=== Extracted data ===

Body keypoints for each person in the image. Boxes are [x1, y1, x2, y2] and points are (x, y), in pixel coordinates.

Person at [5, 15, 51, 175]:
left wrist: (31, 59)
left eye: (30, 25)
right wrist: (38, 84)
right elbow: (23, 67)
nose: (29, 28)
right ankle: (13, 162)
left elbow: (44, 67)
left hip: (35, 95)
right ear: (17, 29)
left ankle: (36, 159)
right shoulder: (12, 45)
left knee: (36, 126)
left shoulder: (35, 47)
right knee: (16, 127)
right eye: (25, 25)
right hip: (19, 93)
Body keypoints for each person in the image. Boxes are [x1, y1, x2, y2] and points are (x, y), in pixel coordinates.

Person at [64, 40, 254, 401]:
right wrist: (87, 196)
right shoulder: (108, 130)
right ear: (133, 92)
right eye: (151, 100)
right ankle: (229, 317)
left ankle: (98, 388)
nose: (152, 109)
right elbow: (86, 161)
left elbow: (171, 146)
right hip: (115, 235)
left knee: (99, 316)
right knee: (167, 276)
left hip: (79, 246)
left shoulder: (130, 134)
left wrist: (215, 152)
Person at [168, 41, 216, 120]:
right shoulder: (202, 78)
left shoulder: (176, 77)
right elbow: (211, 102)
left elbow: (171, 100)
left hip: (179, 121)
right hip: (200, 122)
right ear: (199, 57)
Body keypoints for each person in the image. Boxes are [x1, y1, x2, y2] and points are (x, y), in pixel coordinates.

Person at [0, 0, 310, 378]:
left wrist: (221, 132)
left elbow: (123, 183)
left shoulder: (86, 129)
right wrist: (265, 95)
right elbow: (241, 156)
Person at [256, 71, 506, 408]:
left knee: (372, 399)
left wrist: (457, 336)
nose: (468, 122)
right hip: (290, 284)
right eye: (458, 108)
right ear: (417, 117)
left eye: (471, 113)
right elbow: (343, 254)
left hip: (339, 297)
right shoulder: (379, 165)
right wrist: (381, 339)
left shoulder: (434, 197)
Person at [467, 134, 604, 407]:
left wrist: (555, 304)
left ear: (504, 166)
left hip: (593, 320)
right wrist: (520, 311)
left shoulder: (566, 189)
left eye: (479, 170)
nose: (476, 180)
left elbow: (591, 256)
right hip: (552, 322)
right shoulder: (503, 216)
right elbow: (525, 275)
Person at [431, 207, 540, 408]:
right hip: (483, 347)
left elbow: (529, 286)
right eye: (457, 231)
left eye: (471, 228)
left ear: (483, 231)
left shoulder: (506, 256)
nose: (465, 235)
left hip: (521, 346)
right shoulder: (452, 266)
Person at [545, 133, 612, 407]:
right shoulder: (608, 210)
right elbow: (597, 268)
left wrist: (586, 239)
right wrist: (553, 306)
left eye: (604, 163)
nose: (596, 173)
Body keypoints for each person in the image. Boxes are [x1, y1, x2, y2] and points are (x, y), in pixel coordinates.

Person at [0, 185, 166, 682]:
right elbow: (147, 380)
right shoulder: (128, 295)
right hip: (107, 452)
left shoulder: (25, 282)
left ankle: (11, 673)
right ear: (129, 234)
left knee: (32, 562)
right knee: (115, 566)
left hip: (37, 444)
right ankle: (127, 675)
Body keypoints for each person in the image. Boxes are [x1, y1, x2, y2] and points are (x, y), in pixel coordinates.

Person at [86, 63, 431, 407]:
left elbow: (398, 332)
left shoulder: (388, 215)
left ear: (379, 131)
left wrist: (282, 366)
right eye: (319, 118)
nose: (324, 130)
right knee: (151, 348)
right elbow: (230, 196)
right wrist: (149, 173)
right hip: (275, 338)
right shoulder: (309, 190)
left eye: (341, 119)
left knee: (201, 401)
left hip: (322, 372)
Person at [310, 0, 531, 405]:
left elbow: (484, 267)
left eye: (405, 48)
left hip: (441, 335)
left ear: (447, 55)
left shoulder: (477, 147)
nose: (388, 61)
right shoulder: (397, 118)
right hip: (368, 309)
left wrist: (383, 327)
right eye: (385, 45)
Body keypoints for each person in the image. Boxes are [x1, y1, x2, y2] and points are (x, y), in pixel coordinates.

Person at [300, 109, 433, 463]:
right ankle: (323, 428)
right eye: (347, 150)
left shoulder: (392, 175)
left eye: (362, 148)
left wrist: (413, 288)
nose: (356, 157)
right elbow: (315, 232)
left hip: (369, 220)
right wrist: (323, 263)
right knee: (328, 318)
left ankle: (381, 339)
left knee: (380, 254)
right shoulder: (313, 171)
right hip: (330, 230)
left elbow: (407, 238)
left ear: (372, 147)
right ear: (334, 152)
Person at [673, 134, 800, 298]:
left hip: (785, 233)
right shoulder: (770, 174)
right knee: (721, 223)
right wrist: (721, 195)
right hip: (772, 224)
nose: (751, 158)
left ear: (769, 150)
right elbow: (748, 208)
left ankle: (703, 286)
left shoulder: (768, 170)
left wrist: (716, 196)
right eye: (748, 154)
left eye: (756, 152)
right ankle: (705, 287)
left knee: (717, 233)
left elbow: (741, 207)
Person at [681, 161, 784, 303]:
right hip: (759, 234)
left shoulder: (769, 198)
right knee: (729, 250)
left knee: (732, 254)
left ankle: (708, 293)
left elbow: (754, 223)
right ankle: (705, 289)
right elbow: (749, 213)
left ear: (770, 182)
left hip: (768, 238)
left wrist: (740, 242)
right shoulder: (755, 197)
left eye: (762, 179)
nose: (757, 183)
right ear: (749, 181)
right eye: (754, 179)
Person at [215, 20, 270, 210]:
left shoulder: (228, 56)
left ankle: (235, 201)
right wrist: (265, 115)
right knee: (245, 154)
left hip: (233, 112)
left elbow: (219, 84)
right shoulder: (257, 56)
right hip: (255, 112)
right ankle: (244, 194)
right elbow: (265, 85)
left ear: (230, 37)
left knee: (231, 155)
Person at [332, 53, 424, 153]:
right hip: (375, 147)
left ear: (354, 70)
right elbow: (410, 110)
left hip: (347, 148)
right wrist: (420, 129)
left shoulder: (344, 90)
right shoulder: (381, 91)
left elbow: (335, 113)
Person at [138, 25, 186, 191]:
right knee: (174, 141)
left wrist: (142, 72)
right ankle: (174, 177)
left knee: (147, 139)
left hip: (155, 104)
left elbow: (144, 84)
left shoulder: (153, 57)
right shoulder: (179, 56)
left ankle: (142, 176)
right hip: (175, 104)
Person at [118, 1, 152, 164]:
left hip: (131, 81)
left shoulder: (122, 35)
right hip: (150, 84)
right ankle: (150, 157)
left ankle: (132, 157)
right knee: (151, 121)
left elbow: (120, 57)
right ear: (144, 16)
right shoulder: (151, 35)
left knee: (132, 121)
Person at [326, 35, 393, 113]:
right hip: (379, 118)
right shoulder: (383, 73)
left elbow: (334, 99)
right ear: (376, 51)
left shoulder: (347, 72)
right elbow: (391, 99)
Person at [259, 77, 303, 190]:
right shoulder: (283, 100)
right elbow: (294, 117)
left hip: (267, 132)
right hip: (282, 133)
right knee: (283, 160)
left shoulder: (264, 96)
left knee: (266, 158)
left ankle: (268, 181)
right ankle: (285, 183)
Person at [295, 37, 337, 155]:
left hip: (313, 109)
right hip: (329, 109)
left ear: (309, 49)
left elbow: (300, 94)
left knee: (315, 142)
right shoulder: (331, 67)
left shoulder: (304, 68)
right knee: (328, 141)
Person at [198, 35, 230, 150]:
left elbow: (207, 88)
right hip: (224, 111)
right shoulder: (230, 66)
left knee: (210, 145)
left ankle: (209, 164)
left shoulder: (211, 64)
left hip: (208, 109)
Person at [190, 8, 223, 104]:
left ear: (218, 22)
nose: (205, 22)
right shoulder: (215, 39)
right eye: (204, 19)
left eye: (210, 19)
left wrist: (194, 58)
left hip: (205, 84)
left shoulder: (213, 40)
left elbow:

===

## What you have to do
Tell how many lines of the records above hold "nose", giving the number and nothing else.

## Problem solution
12